> _Instructions to follow_
Leave the images aside and repeat the whole listing exactly.

──────── Study material

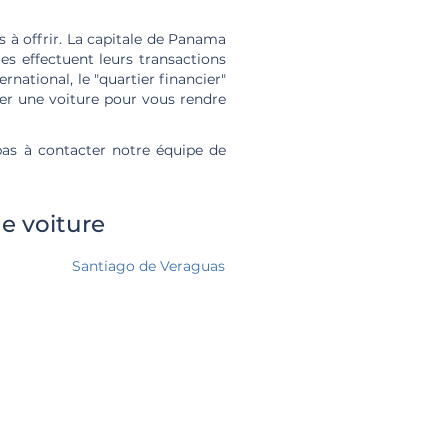
 à offrir. La capitale de Panama
es effectuent leurs transactions
rnational, le "quartier financier"
uer une voiture pour vous rendre
 pas à contacter notre équipe de
e voiture
Santiago de Veraguas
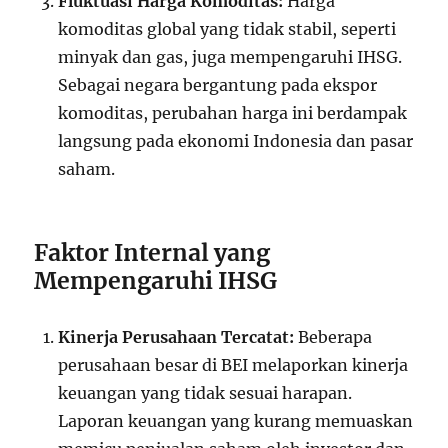
Fluktuasi Harga Komoditas:
Harga
komoditas global yang tidak stabil, seperti
minyak dan gas, juga mempengaruhi IHSG.
Sebagai negara bergantung pada ekspor
komoditas, perubahan harga ini berdampak
langsung pada ekonomi Indonesia dan pasar
saham.
Faktor Internal yang
Mempengaruhi IHSG
Kinerja Perusahaan Tercatat:
Beberapa
perusahaan besar di BEI melaporkan kinerja
keuangan yang tidak sesuai harapan.
Laporan keuangan yang kurang memuaskan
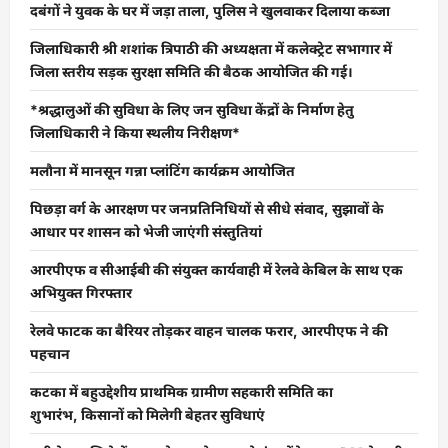
दबंगों ने युवक के घर में जड़ा ताला, पुलिस ने खुलवाकर दिलाया कब्जा
जिलाधिकारी श्री शशांक त्रिपाठी की अध्यक्षता में कलेक्ट्रेट सभागार में
जिला स्तरीय सड़क सुरक्षा समिति की बैठक आयोजित की गई।
*श्रद्धालुओं की सुविधा के लिए जन सुविधा केंद्रों के निर्माण हेतु
जिलाधिकारी ने किया स्थलीय निरीक्षण*
मलौना में मानसून गन्ना प्लांटिंग कार्यक्रम आयोजित
पिछड़ा वर्ग के आरक्षण पर जनप्रतिनिधियों से सीधे संवाद, सुझावों के
आधार पर शासन को भेजी जाएंगी संस्तुतियां
आरपीएफ व सीआईबी की संयुक्त कार्यवाही में रेलवे केबिल के साथ एक
अभियुक्त गिरफ्तार
रेलवे फाटक का बैरियर तोड़कर वाहन चालक फरार, आरपीएफ ने की
पहचान
कटका में बहुउद्देशीय प्राथमिक ग्रामीण सहकारी समिति का
शुभारंभ, किसानों को मिलेगी बेहतर सुविधाएं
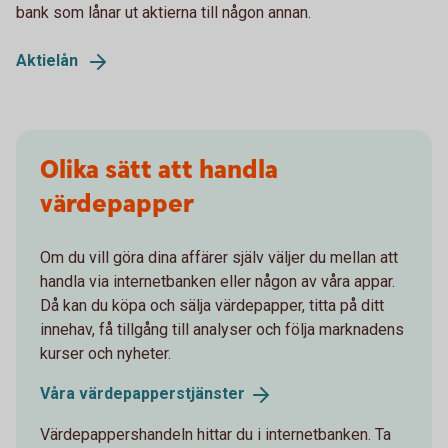
bank som lånar ut aktierna till någon annan.
Aktielån
Olika sätt att handla
värdepapper
Om du vill göra dina affärer själv väljer du mellan att
handla via internetbanken eller någon av våra appar.
Då kan du köpa och sälja värdepapper, titta på ditt
innehav, få tillgång till analyser och följa marknadens
kurser och nyheter.
Våra
värdepapperstjänster
Värdepappershandeln hittar du i internetbanken. Ta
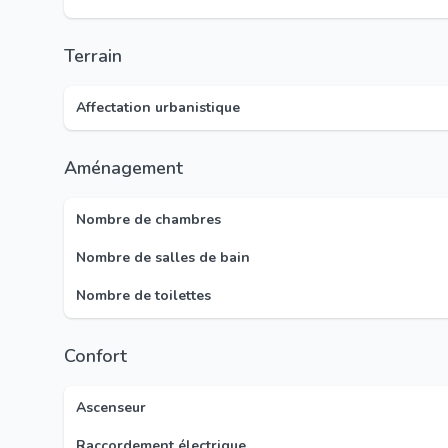
Terrain
Affectation urbanistique
Aménagement
Nombre de chambres
Nombre de salles de bain
Nombre de toilettes
Confort
Ascenseur
Raccordement électrique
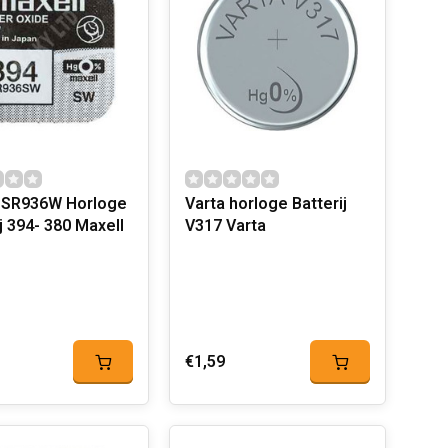
 SR936W Horloge
Varta horloge Batterij
Batterij 394- 380 Maxell
V317 Varta
€1,59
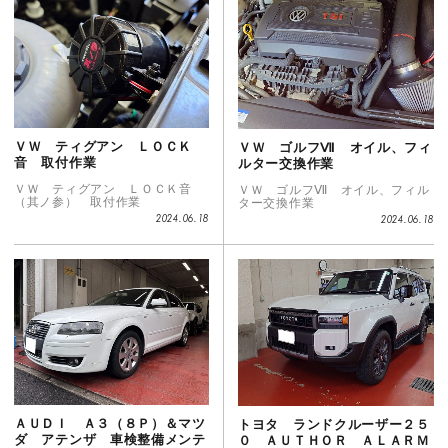
ＶＷ ティグアン ＬＯＣＫ
ＶＷ ゴルフⅦ オイル、フィ
音 取付作業
ルター交換作業
ＶＷ ティグアン ＬＯＣＫ音
ＶＷ ゴルフⅦ オイル、フィル
（其ノ参） 取付作業
ター交換作業
2024.06.18
2024.06.18
ＡＵＤＩ Ａ３（８Ｐ）＆マツ
トヨタ ランドクルーザー２５
ダ アテンザ 車検整備メンテ
０ ＡＵＴＨＯＲ ＡＬＡＲＭ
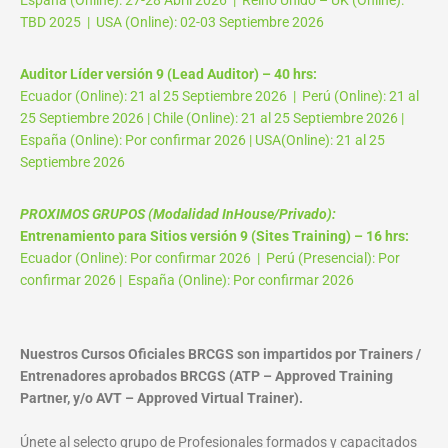
TBD 2025 | USA (Online): 02-03 Septiembre 2026
Auditor Líder versión 9 (Lead Auditor) – 40 hrs:
Ecuador (Online): 21 al 25 Septiembre 2026 | Perú (Online): 21 al
25 Septiembre 2026 | Chile (Online): 21 al 25 Septiembre 2026 |
España (Online): Por confirmar 2026 | USA(Online): 21 al 25
Septiembre 2026
PROXIMOS GRUPOS (Modalidad InHouse/Privado):
Entrenamiento para Sitios versión 9 (Sites Training) – 16 hrs:
Ecuador (Online): Por confirmar 2026 | Perú (Presencial): Por
confirmar 2026 | España (Online): Por confirmar 2026
Nuestros Cursos Oficiales BRCGS son impartidos por Trainers /
Entrenadores aprobados BRCGS (ATP – Approved Training
Partner, y/o AVT – Approved Virtual Trainer).
Únete al selecto grupo de Profesionales formados y capacitados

────────────────

> _Output of the exercise_
 à offrir. La capitale de Panama
es effectuent leurs transactions
rnational, le "quartier financier"
uer une voiture pour vous rendre
 pas à contacter notre équipe de
e voiture
Santiago de Veraguas
Fluktuasi Harga Komoditas:
Harga
komoditas global yang tidak stabil, seperti
minyak dan gas, juga mempengaruhi IHSG.
Sebagai negara bergantung pada ekspor
komoditas, perubahan harga ini berdampak
langsung pada ekonomi Indonesia dan pasar
saham.
Faktor Internal yang
Mempengaruhi IHSG
Kinerja Perusahaan Tercatat:
Beberapa
perusahaan besar di BEI melaporkan kinerja
keuangan yang tidak sesuai harapan.
Laporan keuangan yang kurang memuaskan
दबंगों ने युवक के घर में जड़ा ताला, पुलिस ने खुलवाकर दिलाया कब्जा
जिलाधिकारी श्री शशांक त्रिपाठी की अध्यक्षता में कलेक्ट्रेट सभागार में
जिला स्तरीय सड़क सुरक्षा समिति की बैठक आयोजित की गई।
*श्रद्धालुओं की सुविधा के लिए जन सुविधा केंद्रों के निर्माण हेतु
जिलाधिकारी ने किया स्थलीय निरीक्षण*
मलौना में मानसून गन्ना प्लांटिंग कार्यक्रम आयोजित
पिछड़ा वर्ग के आरक्षण पर जनप्रतिनिधियों से सीधे संवाद, सुझावों के
आधार पर शासन को भेजी जाएंगी संस्तुतियां
आरपीएफ व सीआईबी की संयुक्त कार्यवाही में रेलवे केबिल के साथ एक
अभियुक्त गिरफ्तार
रेलवे फाटक का बैरियर तोड़कर वाहन चालक फरार, आरपीएफ ने की
पहचान
कटका में बहुउद्देशीय प्राथमिक ग्रामीण सहकारी समिति का
शुभारंभ, किसानों को मिलेगी बेहतर सुविधाएं
bank som lånar ut aktierna till någon annan.
Aktielån
Olika sätt att handla
värdepapper
Om du vill göra dina affärer själv väljer du mellan att
handla via internetbanken eller någon av våra appar.
Då kan du köpa och sälja värdepapper, titta på ditt
innehav, få tillgång till analyser och följa marknadens
kurser och nyheter.
Våra
värdepapperstjänster
Värdepappershandeln hittar du i internetbanken. Ta
Terrain
Affectation urbanistique
Aménagement
Nombre de chambres
Nombre de salles de bain
Nombre de toilettes
Confort
Ascenseur
Raccordement électrique
 SR936W Horloge
Varta horloge Batterij
Batterij 394- 380 Maxell
V317 Varta
€1,59
ＶＷ ティグアン ＬＯＣＫ
ＶＷ ゴルフⅦ オイル、フィ
音 取付作業
ルター交換作業
ＶＷ ティグアン ＬＯＣＫ音
ＶＷ ゴルフⅦ オイル、フィル
（其ノ参） 取付作業
ター交換作業
2024.06.18
2024.06.18
ＡＵＤＩ Ａ３（８Ｐ）＆マツ
トヨタ ランドクルーザー２５
ダ アテンザ 車検整備メンテ
０ ＡＵＴＨＯＲ ＡＬＡＲＭ
TBD 2025 | USA (Online): 02-03 Septiembre 2026
Auditor Líder versión 9 (Lead Auditor) – 40 hrs:
Ecuador (Online): 21 al 25 Septiembre 2026 | Perú (Online): 21 al
25 Septiembre 2026 | Chile (Online): 21 al 25 Septiembre 2026 |
España (Online): Por confirmar 2026 | USA(Online): 21 al 25
Septiembre 2026
PROXIMOS GRUPOS (Modalidad InHouse/Privado):
Entrenamiento para Sitios versión 9 (Sites Training) – 16 hrs:
Ecuador (Online): Por confirmar 2026 | Perú (Presencial): Por
confirmar 2026 | España (Online): Por confirmar 2026
Nuestros Cursos Oficiales BRCGS son impartidos por Trainers /
Entrenadores aprobados BRCGS (ATP – Approved Training
Partner, y/o AVT – Approved Virtual Trainer).
Únete al selecto grupo de Profesionales formados y capacitados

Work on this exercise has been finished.